Wedstrijdmentaliteit
Bij Taekwon-do als sportbeoefening dient het sportieve resultaat het doel te zijn. Er mag geen letsel toegebracht worden. Sportiviteit is het accepteren van winst of verlies zonder haatdragende gevoelens.
Relatie leraar-leerling
Leraar. Een leraar is niet alleen verantwoordelijk voor het verzorgen van goede Taekwon-do lessen, maar hij staat ook in persoonlijke zaken met raad en daad terzijde. De leraar dient op basis van de persoonlijke capaciteiten van zijn leerling zorg dragen voor de individuele ontwikkeling. De leraar hoort zijn leerlingen met respect te behandelen en volgens morele regels van de Taekwon-do te onderrichten.

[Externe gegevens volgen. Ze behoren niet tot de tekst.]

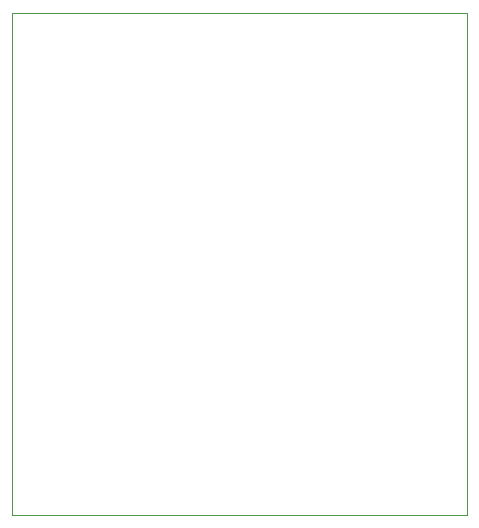
<source format=gbr>
%TF.GenerationSoftware,KiCad,Pcbnew,7.0.11*%
%TF.CreationDate,2024-03-26T21:19:37+01:00*%
%TF.ProjectId,booster_bare_minimum,626f6f73-7465-4725-9f62-6172655f6d69,rev?*%
%TF.SameCoordinates,Original*%
%TF.FileFunction,Profile,NP*%
%FSLAX46Y46*%
G04 Gerber Fmt 4.6, Leading zero omitted, Abs format (unit mm)*
G04 Created by KiCad (PCBNEW 7.0.11) date 2024-03-26 21:19:37*
%MOMM*%
%LPD*%
G01*
G04 APERTURE LIST*
%TA.AperFunction,Profile*%
%ADD10C,0.100000*%
%TD*%
G04 APERTURE END LIST*
D10*
X151500000Y-36000000D02*
X190000000Y-36000000D01*
X190000000Y-78500000D01*
X151500000Y-78500000D01*
X151500000Y-36000000D01*
M02*

</source>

Leerling. De leerling dient zijn leraar met respect te behandelen en zich altijd optimaal in te zetten. Hij dient een positief voorbeeld te zijn voor zijn medemensen, en meer specifiek voor zijn medestudenten, en hij dient zijn leraar waar mogelijk te ondersteunen. De leerling is opofferingsgezind in alle situaties. Hij is loyaal aan de morele regels van de Taekwon-do, zijn leraar en de organisatie.

De tekst hierboven is grotendeels overgenomen uit "Taekwon-do werkboek 2&3 Dan", door K. van Orsouw, J. Teeuwissen en S. van Oeveren, een uitgave van de UTI, p.12-14. Een deel is ook te vinden in het UTI paspoort.